**Do this:**
Reproduce the following items verbatim, starting at the line containing "genus: Collomia" and ending at the line containing "collector number: 3165", with both of those lines included.
┌──
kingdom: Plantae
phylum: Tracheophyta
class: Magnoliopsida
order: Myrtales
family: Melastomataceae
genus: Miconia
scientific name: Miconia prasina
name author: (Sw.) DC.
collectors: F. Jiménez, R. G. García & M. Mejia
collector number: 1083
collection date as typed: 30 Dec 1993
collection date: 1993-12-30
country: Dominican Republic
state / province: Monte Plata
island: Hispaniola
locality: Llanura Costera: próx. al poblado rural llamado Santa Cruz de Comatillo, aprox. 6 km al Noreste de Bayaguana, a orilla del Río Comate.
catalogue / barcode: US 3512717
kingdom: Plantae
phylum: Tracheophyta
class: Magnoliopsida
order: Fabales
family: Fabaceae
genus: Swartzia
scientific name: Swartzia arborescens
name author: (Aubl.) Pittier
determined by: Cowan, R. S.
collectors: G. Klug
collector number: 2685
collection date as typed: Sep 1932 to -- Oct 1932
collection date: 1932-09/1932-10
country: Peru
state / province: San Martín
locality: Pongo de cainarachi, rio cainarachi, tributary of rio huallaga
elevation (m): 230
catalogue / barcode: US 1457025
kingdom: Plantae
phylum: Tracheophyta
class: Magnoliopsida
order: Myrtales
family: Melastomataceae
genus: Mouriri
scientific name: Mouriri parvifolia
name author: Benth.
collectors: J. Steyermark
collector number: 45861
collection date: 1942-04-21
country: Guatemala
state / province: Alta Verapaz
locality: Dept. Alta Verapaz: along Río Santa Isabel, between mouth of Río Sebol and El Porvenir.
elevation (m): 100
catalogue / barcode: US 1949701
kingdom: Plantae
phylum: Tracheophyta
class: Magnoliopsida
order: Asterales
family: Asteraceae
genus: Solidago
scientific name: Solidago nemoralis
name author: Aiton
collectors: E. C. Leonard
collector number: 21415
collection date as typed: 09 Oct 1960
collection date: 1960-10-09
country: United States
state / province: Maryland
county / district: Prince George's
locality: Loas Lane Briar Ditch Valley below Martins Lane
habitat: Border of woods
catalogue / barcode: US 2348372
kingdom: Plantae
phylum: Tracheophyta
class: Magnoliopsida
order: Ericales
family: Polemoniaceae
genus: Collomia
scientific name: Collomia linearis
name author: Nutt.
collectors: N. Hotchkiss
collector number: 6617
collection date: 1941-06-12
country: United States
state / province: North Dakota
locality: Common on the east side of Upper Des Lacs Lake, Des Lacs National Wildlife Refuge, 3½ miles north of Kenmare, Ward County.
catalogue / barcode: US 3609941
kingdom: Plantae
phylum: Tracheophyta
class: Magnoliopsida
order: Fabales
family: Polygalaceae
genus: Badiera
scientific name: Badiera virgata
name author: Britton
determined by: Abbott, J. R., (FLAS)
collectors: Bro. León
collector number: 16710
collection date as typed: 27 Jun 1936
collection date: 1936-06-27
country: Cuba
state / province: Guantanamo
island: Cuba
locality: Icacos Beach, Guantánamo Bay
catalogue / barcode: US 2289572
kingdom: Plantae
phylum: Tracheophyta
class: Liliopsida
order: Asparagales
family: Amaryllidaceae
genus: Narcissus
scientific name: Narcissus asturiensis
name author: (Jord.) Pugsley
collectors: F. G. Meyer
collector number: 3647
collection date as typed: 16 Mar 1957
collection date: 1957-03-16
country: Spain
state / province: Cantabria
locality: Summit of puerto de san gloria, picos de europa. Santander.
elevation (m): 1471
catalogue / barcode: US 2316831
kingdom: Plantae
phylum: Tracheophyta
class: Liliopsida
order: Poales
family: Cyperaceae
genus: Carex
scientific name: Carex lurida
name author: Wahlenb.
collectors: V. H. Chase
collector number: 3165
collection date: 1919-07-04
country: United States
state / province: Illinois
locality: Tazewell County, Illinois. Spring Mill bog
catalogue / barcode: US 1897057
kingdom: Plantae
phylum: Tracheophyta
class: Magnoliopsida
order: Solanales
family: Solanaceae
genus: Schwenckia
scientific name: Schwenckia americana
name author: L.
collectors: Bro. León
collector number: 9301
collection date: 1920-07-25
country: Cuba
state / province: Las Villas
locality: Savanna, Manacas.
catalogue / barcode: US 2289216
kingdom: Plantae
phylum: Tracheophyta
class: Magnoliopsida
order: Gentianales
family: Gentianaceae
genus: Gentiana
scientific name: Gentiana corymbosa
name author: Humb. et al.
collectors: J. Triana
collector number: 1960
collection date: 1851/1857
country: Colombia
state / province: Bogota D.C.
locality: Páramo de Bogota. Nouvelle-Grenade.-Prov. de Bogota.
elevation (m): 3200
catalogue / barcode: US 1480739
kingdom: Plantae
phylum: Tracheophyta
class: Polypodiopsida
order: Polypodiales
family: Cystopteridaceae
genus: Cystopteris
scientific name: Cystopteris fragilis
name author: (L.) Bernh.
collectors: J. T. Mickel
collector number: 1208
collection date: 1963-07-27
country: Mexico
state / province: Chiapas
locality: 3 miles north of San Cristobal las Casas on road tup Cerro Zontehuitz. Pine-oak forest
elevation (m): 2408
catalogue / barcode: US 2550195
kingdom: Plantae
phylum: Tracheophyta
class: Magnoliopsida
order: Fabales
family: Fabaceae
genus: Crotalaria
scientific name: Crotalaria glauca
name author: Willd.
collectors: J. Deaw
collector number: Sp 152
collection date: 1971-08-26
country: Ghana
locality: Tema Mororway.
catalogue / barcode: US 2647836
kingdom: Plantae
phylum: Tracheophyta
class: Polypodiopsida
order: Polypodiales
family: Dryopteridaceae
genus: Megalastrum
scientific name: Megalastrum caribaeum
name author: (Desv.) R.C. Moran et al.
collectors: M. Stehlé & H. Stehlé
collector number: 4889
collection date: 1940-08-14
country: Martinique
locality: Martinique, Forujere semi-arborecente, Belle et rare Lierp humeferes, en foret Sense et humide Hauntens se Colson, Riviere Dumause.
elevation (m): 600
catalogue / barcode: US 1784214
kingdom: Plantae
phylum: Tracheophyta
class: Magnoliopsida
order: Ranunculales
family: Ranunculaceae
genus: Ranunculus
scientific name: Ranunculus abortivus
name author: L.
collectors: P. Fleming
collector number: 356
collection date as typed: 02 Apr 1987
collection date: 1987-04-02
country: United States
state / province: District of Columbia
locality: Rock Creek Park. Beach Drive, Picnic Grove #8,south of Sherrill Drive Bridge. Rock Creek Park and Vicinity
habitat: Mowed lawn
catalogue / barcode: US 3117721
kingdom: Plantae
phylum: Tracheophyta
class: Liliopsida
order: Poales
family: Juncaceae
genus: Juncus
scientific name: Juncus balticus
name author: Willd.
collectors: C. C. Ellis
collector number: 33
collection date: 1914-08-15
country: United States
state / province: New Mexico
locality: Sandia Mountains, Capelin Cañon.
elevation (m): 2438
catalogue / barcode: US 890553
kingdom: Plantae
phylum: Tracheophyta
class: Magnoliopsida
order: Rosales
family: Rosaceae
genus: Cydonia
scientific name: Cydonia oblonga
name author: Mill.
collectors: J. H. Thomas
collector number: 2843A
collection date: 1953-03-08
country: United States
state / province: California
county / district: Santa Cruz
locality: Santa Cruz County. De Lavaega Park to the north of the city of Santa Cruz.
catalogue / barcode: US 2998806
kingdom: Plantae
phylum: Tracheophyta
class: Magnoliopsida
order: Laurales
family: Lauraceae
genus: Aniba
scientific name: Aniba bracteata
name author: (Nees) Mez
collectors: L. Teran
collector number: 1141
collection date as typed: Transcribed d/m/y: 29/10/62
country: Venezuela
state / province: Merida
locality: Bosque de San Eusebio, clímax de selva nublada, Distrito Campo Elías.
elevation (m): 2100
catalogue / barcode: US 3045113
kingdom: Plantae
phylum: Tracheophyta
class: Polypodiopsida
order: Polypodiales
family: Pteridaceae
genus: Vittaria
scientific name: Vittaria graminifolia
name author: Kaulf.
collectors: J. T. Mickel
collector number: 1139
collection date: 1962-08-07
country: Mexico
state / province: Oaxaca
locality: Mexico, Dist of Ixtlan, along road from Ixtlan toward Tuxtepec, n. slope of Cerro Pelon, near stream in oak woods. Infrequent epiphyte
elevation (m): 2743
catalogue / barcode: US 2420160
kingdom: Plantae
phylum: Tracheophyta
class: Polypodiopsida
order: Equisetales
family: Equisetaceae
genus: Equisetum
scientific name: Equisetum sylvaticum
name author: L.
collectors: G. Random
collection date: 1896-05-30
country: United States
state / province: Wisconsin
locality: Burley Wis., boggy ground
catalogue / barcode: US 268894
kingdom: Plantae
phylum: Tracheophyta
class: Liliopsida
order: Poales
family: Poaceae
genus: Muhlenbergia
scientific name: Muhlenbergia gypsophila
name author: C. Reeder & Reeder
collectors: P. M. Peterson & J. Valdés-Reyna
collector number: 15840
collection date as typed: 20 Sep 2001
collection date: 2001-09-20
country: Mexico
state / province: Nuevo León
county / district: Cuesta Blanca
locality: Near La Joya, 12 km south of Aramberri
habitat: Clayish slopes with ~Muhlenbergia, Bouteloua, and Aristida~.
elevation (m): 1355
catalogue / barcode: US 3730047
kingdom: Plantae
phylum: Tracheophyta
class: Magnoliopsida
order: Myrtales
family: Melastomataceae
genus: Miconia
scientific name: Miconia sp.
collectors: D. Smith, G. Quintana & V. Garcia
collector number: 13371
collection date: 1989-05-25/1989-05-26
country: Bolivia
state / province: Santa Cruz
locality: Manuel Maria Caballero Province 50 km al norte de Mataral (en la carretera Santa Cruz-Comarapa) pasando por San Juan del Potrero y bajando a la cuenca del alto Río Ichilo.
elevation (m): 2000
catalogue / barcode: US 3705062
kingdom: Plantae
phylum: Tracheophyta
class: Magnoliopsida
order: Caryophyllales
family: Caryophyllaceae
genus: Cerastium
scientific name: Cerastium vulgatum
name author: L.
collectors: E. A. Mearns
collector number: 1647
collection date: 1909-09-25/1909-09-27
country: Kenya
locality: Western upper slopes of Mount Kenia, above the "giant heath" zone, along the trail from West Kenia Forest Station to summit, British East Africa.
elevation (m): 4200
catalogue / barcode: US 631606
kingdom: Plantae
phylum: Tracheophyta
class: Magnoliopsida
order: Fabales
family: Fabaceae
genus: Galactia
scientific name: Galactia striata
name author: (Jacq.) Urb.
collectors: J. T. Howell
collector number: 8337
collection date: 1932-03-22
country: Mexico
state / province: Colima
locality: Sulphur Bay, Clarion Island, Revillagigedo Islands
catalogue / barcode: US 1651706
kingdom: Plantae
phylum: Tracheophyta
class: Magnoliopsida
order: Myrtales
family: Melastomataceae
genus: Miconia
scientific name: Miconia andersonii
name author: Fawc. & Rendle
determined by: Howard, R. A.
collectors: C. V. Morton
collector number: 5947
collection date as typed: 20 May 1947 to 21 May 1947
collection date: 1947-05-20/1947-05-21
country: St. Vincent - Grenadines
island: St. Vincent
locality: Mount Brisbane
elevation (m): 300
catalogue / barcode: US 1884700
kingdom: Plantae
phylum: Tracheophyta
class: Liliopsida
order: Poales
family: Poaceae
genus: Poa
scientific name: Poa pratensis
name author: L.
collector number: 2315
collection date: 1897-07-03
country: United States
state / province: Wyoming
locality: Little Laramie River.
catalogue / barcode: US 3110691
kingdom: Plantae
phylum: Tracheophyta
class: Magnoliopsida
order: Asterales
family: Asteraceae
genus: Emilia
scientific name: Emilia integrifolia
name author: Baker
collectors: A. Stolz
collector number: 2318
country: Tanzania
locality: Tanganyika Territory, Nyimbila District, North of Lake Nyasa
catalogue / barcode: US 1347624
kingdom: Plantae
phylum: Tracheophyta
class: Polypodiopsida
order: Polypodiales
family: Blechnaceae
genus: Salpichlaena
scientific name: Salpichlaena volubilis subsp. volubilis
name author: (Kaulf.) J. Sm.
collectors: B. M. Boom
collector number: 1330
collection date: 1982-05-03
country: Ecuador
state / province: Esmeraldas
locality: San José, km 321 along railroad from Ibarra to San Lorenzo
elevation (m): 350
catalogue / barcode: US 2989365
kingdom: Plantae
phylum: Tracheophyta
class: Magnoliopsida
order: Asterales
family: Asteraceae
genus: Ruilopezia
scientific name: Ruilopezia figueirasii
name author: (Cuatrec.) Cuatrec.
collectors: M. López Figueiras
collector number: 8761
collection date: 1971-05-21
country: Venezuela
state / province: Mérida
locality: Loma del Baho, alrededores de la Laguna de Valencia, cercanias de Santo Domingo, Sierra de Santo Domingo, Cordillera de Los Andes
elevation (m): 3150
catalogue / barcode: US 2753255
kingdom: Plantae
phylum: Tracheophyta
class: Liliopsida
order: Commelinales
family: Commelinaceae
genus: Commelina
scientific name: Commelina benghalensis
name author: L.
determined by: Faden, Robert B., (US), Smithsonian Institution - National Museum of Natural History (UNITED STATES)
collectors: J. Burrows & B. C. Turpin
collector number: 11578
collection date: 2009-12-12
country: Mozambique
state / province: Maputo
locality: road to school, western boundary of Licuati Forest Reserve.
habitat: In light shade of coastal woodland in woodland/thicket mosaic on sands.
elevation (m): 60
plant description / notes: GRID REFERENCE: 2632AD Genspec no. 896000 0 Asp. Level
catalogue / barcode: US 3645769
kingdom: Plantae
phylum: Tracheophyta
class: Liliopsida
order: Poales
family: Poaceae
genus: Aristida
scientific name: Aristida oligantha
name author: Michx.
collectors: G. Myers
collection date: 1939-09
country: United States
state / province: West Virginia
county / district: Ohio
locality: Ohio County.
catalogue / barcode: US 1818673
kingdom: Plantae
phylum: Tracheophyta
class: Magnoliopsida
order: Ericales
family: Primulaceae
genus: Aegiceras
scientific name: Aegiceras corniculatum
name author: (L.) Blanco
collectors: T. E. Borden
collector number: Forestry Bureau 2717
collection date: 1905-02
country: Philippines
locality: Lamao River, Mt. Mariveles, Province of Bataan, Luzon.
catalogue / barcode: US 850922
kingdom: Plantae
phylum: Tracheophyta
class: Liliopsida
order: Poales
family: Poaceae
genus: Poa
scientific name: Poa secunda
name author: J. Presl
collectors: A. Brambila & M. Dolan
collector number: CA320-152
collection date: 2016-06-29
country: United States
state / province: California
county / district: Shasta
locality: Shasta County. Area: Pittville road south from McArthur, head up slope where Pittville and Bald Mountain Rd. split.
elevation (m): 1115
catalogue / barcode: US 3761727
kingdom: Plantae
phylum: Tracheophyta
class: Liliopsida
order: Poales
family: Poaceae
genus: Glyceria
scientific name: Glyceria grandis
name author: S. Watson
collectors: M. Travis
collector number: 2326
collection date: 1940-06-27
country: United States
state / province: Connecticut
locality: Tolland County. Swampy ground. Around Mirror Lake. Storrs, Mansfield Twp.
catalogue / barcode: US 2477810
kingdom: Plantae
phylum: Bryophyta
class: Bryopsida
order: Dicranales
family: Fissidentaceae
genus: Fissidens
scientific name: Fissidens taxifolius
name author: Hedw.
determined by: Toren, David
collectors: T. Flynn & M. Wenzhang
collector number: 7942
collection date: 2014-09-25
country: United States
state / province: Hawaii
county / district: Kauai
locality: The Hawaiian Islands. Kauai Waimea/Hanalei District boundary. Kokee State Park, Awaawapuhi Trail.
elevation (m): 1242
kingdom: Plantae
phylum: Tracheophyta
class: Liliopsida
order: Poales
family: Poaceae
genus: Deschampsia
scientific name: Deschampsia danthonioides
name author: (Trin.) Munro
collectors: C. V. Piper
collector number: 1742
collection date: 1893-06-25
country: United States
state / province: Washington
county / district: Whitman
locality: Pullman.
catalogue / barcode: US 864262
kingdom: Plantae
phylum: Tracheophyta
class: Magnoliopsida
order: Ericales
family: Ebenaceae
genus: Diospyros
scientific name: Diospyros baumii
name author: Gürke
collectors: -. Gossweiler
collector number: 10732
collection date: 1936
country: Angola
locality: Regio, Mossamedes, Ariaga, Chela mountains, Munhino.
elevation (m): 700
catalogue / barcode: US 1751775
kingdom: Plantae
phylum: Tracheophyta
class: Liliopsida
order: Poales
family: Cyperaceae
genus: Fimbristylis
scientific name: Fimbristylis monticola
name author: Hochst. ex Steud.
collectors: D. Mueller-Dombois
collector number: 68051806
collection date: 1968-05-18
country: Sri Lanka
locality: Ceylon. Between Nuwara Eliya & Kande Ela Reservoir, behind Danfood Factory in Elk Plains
└──
**In response:**
genus: Collomia
scientific name: Collomia linearis
name author: Nutt.
collectors: N. Hotchkiss
collector number: 6617
collection date: 1941-06-12
country: United States
state / province: North Dakota
locality: Common on the east side of Upper Des Lacs Lake, Des Lacs National Wildlife Refuge, 3½ miles north of Kenmare, Ward County.
catalogue / barcode: US 3609941
kingdom: Plantae
phylum: Tracheophyta
class: Magnoliopsida
order: Fabales
family: Polygalaceae
genus: Badiera
scientific name: Badiera virgata
name author: Britton
determined by: Abbott, J. R., (FLAS)
collectors: Bro. León
collector number: 16710
collection date as typed: 27 Jun 1936
collection date: 1936-06-27
country: Cuba
state / province: Guantanamo
island: Cuba
locality: Icacos Beach, Guantánamo Bay
catalogue / barcode: US 2289572
kingdom: Plantae
phylum: Tracheophyta
class: Liliopsida
order: Asparagales
family: Amaryllidaceae
genus: Narcissus
scientific name: Narcissus asturiensis
name author: (Jord.) Pugsley
collectors: F. G. Meyer
collector number: 3647
collection date as typed: 16 Mar 1957
collection date: 1957-03-16
country: Spain
state / province: Cantabria
locality: Summit of puerto de san gloria, picos de europa. Santander.
elevation (m): 1471
catalogue / barcode: US 2316831
kingdom: Plantae
phylum: Tracheophyta
class: Liliopsida
order: Poales
family: Cyperaceae
genus: Carex
scientific name: Carex lurida
name author: Wahlenb.
collectors: V. H. Chase
collector number: 3165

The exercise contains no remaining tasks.